- [本文]:
----------

肩関節の脱臼が多いですが、他に、指関節・肘関節の脱臼もあります通常、局所麻酔を掛けると整復できますが、どうしても整復できない場合は全身麻酔が必要になります。
肩の痛み
ある程度の年齢になると40肩、50肩などの俗称で呼ばれる肩関節周囲炎を発症してきます。肩関節の中で炎症が起きている状態です。原因の一つとして、腱板という肩の中にあるスジが傷んでることがあります。大半の方は痛み止めの薬、湿布、リハビリで良くなりますし、痛みが酷い場合は注射を打ちます。夜眠れないぐらいの痛み、肩が上がらない場合などの酷い症状が続く場合には病院に紹介します。
膝の痛み
ある程度の年齢層以上の方ですと、膝の痛みの大半は変形性膝関節症という疾患が原因となります。私達は歩いたり走ったりしますので歳を取るに従って膝関節の軟骨が傷んできます。大半の方は痛み止めの飲み薬、湿布、リハビリで良くなりますし、痛みがひどい場合はヒアルロン酸の関節内注射をします。これらで痛みが改善しない場合には、手術を考える必要があります。手術には関節鏡手術、骨切り術、人工関節置換術などがありますが、状態に応じて適切な手術法を選ぶことになります。

----------

- [提供データ]:

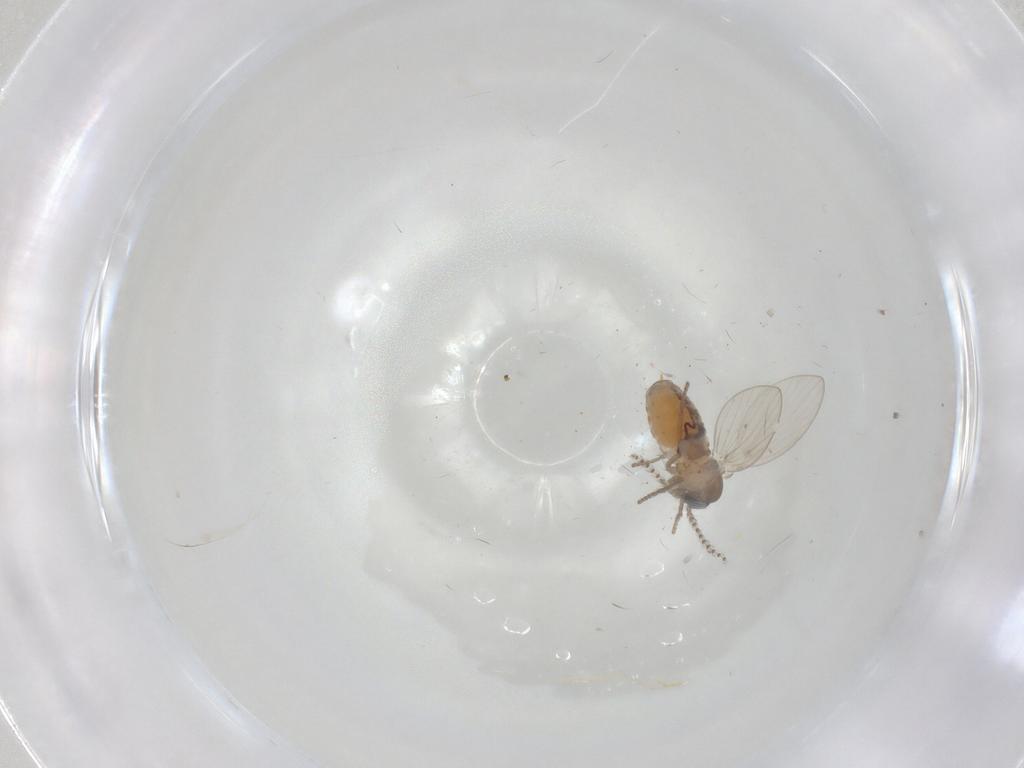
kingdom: Animalia
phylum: Arthropoda
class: Insecta
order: Diptera
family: Psychodidae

----------

- [練習問題]: 本文では、膝の痛みがひどいときにどんな注射をすると書かれていますか。

- [解答]: ヒアルロン酸の関節内注射です。